Section: Dudespatches | Date: April 29th, 2013
By Rev. GMS
Every Saturday the Stone Soup Café convenes at the All Souls Church (Unitarian Universalist) to bring the people of Greenfield Massachusetts a healthy meal as well as a healthy sense of community. Originally founded in 2010 as the Montague Farm Café by the Zen Peacemakers. In 2012 the café moved to Greenfield MA lead by Executive Director Ari Pliskin. Drawing on their experiences in bearing witness and the Grayston Foundation, along with collaboration from actor and anti-hunger activist Jeff Bridges, the Zen Peacemakers developed the Let All Eat Cafes as a new model for addressing food insecurity.
Not to be confused with a soup kitchen, the café is a pay-what-you-can cafe, there is no charge but those who are able to are encouraged to donate what they can. For that price one gets a healthy meal, fortified with locally sourced produce, and a sense of community and well being in a family orientated atmosphere. One of the key points is blurring the line between those who serve and those being served, people in need can also be in service to others, volunteering in the kitchen or on the food line. In this way they break down the conventional hierarchy of the charitable and the needy, everyone is on equal footing when they attend the cafe.
More than a meal, empowerment is a big part of the Cafe’s mission providing experience and skills that can be used to secure work for those that seek jobs in these trying times. They don’t want to just feed the stomachs of those they serve for a day, they want to feed the spirit of their customers (customer being the preferred nomenclature, thus breaking the stigma of being "needy") for a better life, and stronger community. They aspire to hire those they can, providing paying jobs. When you attend the café you can not tell who is volunteering, who is working or who is paying, it is just a community coming together to enjoy each other and a healthy meal, that they can all contribute to. This breaks the model of "the better off" taking pity on the less fortunate and still remaining separate from them at the same time, there is no sense of us and them, the "haves and have nots". This is one community coming together contributing in small ways to make a big difference.
The legend of Stone Soup. There are many versions of the Stone Soup story, but they all share a basic theme, that of many small contributions leading to an enriching and sustaining nourishment for the whole community. It goes something like this.

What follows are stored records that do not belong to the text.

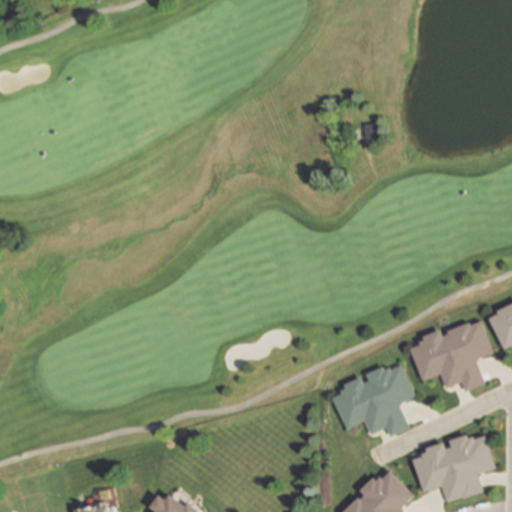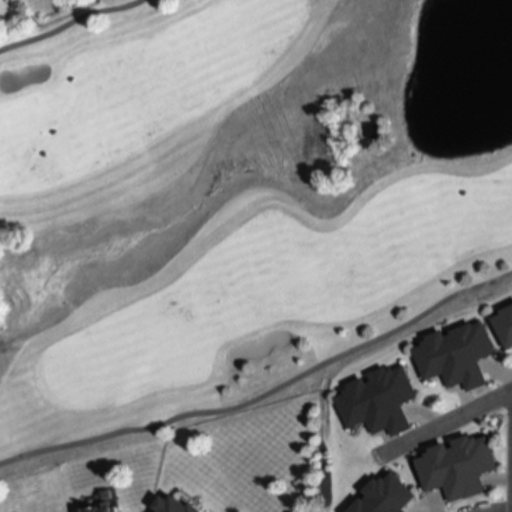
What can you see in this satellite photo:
building: (370, 133)
park: (236, 204)
building: (503, 324)
building: (503, 327)
building: (454, 354)
building: (454, 357)
building: (377, 400)
building: (377, 402)
road: (445, 422)
road: (34, 435)
road: (512, 451)
building: (456, 466)
building: (456, 468)
building: (383, 496)
building: (385, 496)
building: (172, 505)
building: (171, 506)
building: (99, 507)
building: (103, 509)
road: (499, 511)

Two vagabonds arrive in a village and along one of its well traveled paths they set up a stew pot, filling it with water from the local stream and placing a rock in the pot. As a villager passes by they inquire what the vagabonds are up to, "we’re making a delicious pot of Stone Soup, but it still needs a bit of seasoning, a little parsley would do the trick" so the villager goes off and returns a little later with a handful of parsley to toss in the pot. Meanwhile another villager also stops to see what the vagabonds are cooking, seeing only parsley and a stone they are told the soup just needs a bit of carrots to add to its flavor. So they also go and return tossing a handful of carrots into the mix. This continues on as villager after villager stops, sees the ingredients adding up and then bringing some small contribution back to also toss in the stew. Before long the pot is full of tasty and nourishing stew, and the whole community then sits down to enjoy their soup, the soup they all built together with small contributions.
The group holds an opening circle an a closing circle where attendees can share their hopes and aspirations while engaging in open conversation. They often have live music performed by local artists, adding to the sense of community and making for a more enjoyable meal experience. This helps break the stigma felt by those who are in need of food to survive, leaving them with a sense of worth and dignity. This is a community meal, by the community for the community, not a charitable hand out, but an inspiring and connecting event for all.
The Stone Soup Café hopes to extend their operation to include Sunday as well, and to refine their model to be used by other communities around the nation, and possibly around the world. The pay-what-you-can aspect makes some contribution to cover expenses, but they also require donations to expand and to continue to provide the healthiest meals and and experience they possibly can. With that, Jeff Bridges has pledged to match dollar for dollar, donations up to $10,000 per year for three years.
Maybe donate what you can and let’s send the Dude out to find a cash machine for a worthy cause.